Modeln, das macht richtig Spaß, natürlich auch nur weil ich mit Prothesen sehr gut laufen kann und man kann anderen Menschen Mut machen. Und wenn es nur der offenere Umgang mit ihrer Behinderung ist. Ich bin ja viel auf Turnieren und Lehrgängen unterwegs, auch in der ganzen Welt. Da noch nebenbei ein Fotoshooting einzubauen, ist nicht so einfach, denn in dieser Zeit muss ich immer jemanden finden, der sich um meine Pferde kümmert. Aber mit Fotografen unterwegs zu sein macht echt Spaß. Bei einem Shooting mit medi am Chiemsee im letzten Spätsommer hat alles angefangen. Und ich denke, ich habe mich auch ganz gut angestellt, zumindest sehen die Bilder so aus …

Heißt das, dass Sie in Zukunft vielleicht öfter modeln?
Meine große Liebe gilt dem Reitsport, das ist und bleibt meine Nummer Eins. Ich reite schon seit ich klein bin und mache nun auch schon lange Leistungssport. Natürlich kann man das nicht ewig machen – aber ich bin ja noch jung und möchte in diesem Bereich auf jeden Fall noch mehr erreichen. Seit vier Jahren gebe ich meine Erfahrungen auch als Trainer weiter, möglicherweise gehe ich später mal in diese Richtung. Aber egal ob Leistungssport  oder nicht – reiten werde ich wohl immer! Wie sich das mit dem Modeln entwickelt wird die Zukunft zeigen, aber ich würde es gern weiter machen.

Was waren Ihre größten Erfolge im Reitsport und was möchten Sie noch erreichen?
Meine größten Erfolge sind der 3. Platz in der Einzelwertung zur Weltmeisterschaft 2007 in England, der 2. Platz mit der Mannschaft und der 5. Platz in der Einzelwertung bei den Paralympics in Hongkong 2008. Seit Mitte Juni 2009 bin ich außerdem Deutscher Meister im Dressurreiten mit Handicap. Auch in Zukunft möchte ich unbedingt noch an internationalen Wettkämpfen teilnehmen und natürlich gute Platzierungen erreichen! Meine näheren Ziele sind jetzt die Europameisterschaft in Norwegen in diesem Jahr und 2010 die Weltreiterspiele in Kentucky.
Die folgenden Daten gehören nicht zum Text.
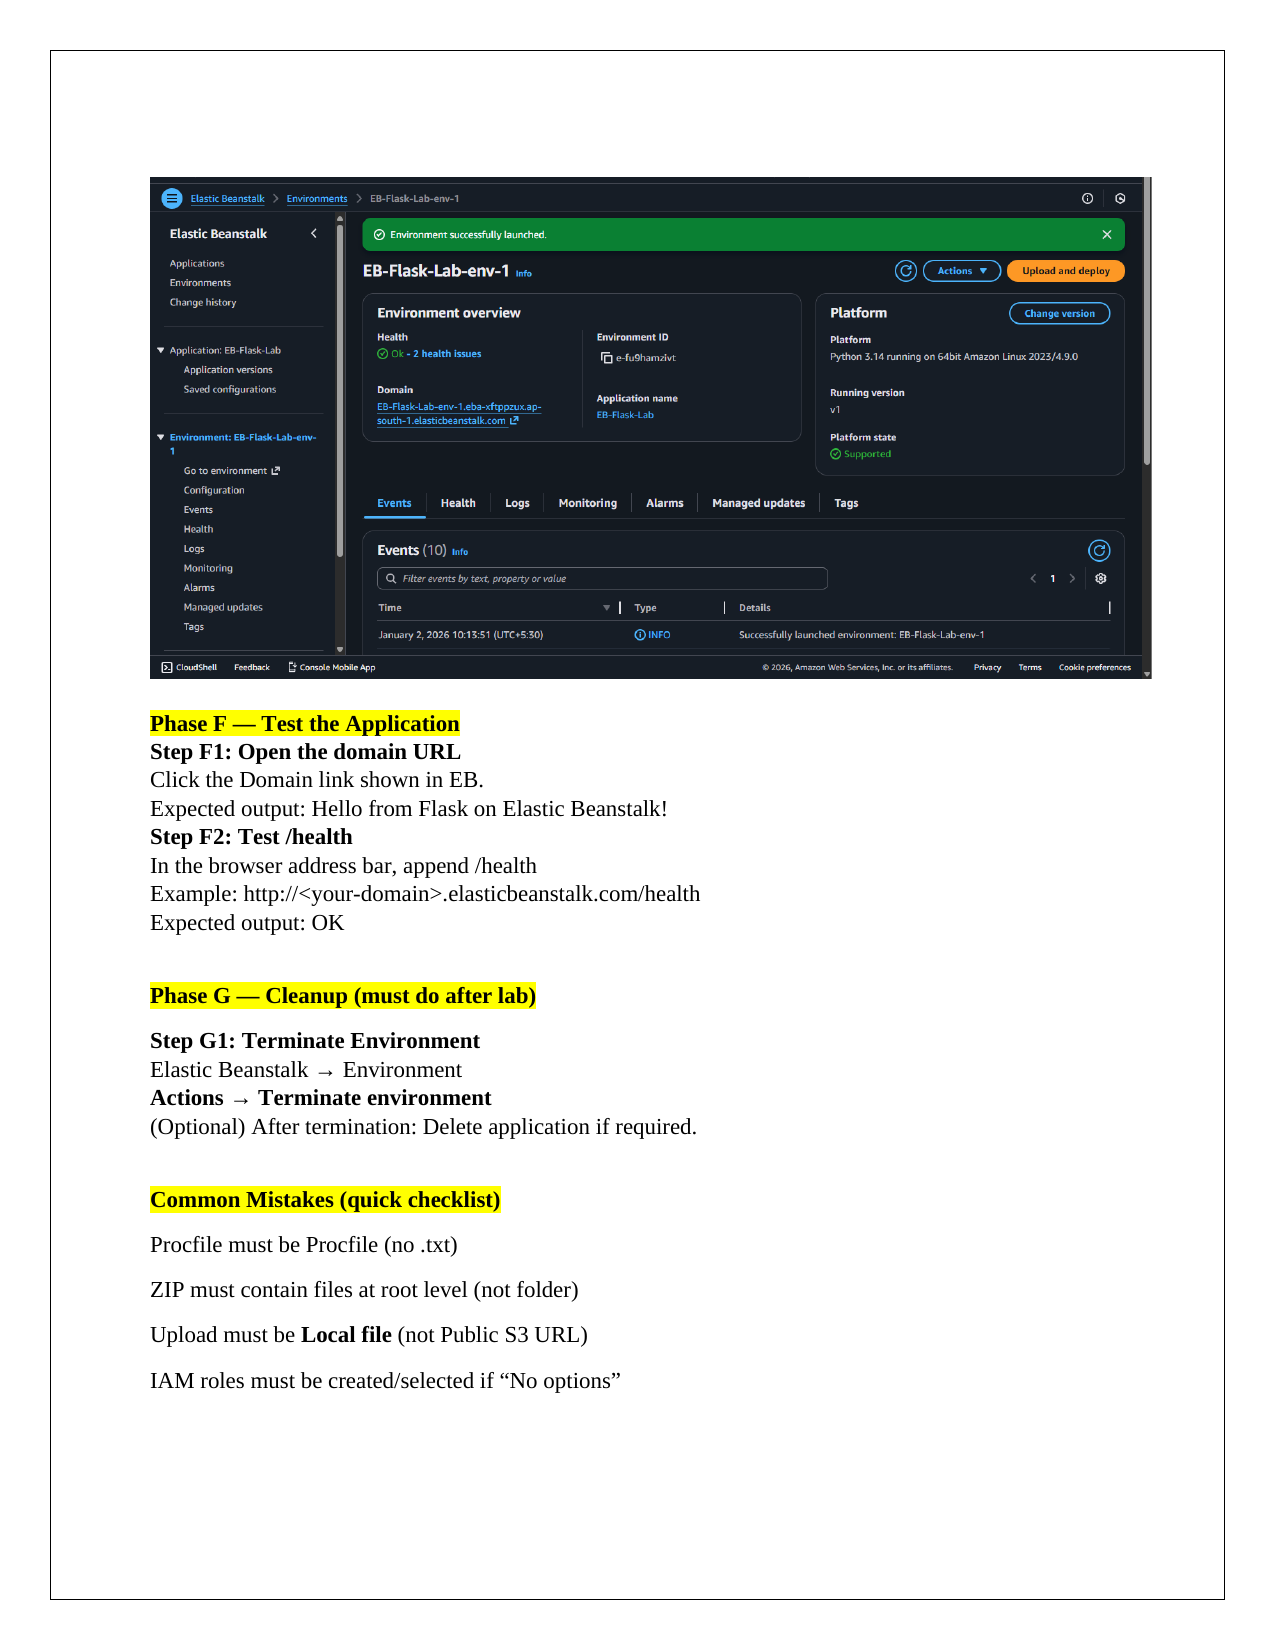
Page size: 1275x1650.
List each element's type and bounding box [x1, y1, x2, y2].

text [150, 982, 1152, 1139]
picture [150, 177, 1152, 679]
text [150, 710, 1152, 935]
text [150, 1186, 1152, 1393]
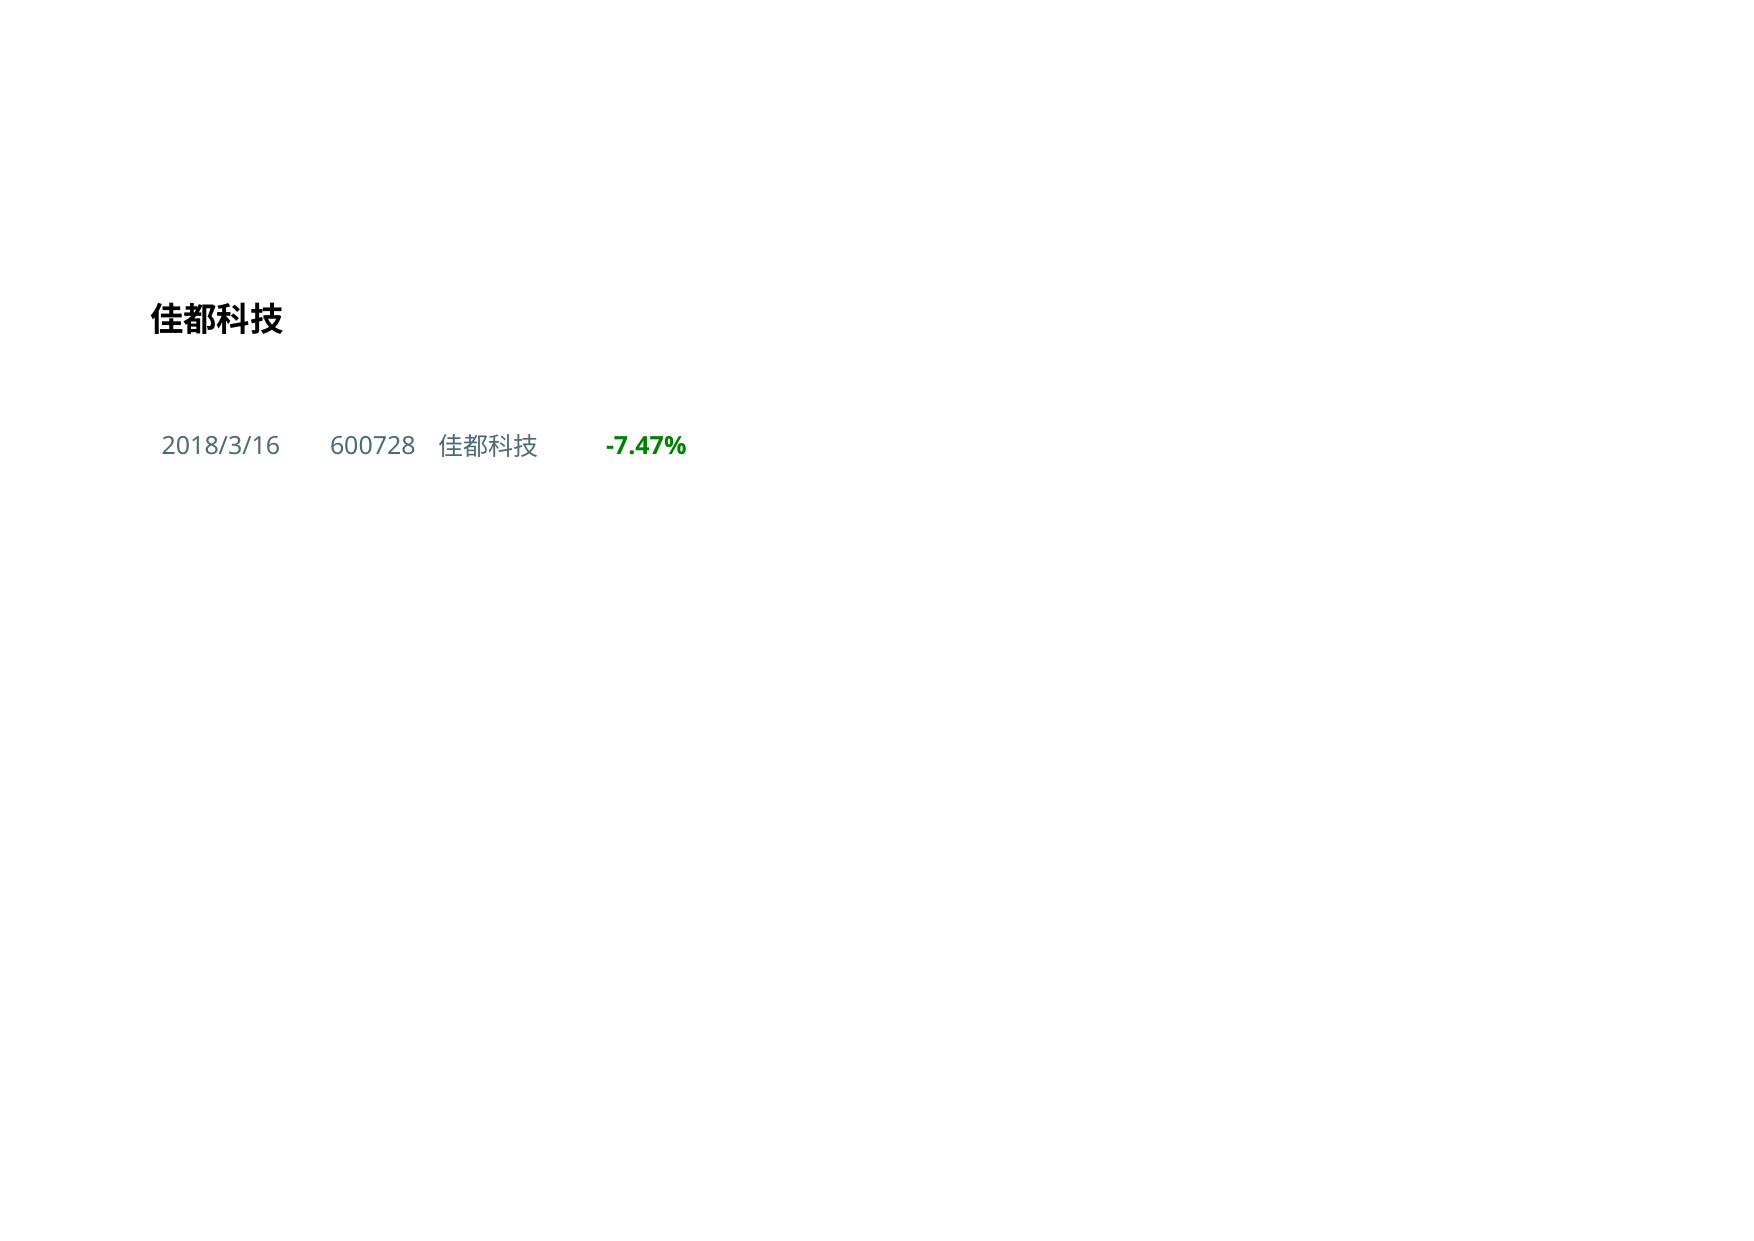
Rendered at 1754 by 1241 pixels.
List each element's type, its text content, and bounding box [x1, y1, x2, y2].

table_header 2018/3/16 [150, 423, 291, 467]
subtitle 佳都科技 [150, 273, 1604, 361]
table_header 600728 [291, 423, 427, 467]
table_header -7.47% [562, 423, 698, 467]
table_header 佳都科技 [427, 423, 562, 467]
Wie kommen Sie mit Ihrer prothetischen Versorgung zurecht?
Ich fühle mich mit meinen Prothesen sehr wohl. Bei Dresden GmbH bin ich auch wirklich gut aufgehoben, das Team ist immer für mich da, wenn ich ein Problem habe. Ab und zu gibt’s technische Verschleißerscheinungen, aber das ist normal. „Normal“ ist auch genau das Stichwort – meine Behinderung habe ich ja von Geburt an: Ich wurde von meiner Familie, meinem Umfeld und meinen Freunden immer wie jeder andere auch behandelt, deswegen empfinde ich mich auch nicht als behindert. Jeder Mensch ist anders – und ich bin eben so. Es wäre schön, wenn andere Prothesenträger auch diese Akzeptanz erfahren könnten.

Haben Sie Kontakt zu anderen Amputierten?
Leider sehr wenig. Aber ich interessiere mich schon sehr, wie andere so zurecht kommen. Am Chiemsee, wo das Shooting stattgefunden hat, habe ich einige nette Leute kennen gelernt. Da tauscht man dann schon mal ein paar Tricks aus …

Was möchten Sie unseren Lesern noch mit auf den Weg geben?
… dass man alles schaffen kann, wenn man es nur will. Es lohnt sich auf jeden Fall nicht, sich nur vorzustellen, wie etwas wäre wenn – man muss sich schon einsetzen und manchmal auch mehr als 100 Prozent geben. Das können ganz kleine Dinge sein - aber auch diese kleinen Dinge haben manchmal eine Riesenbedeutung für den Einzelnen.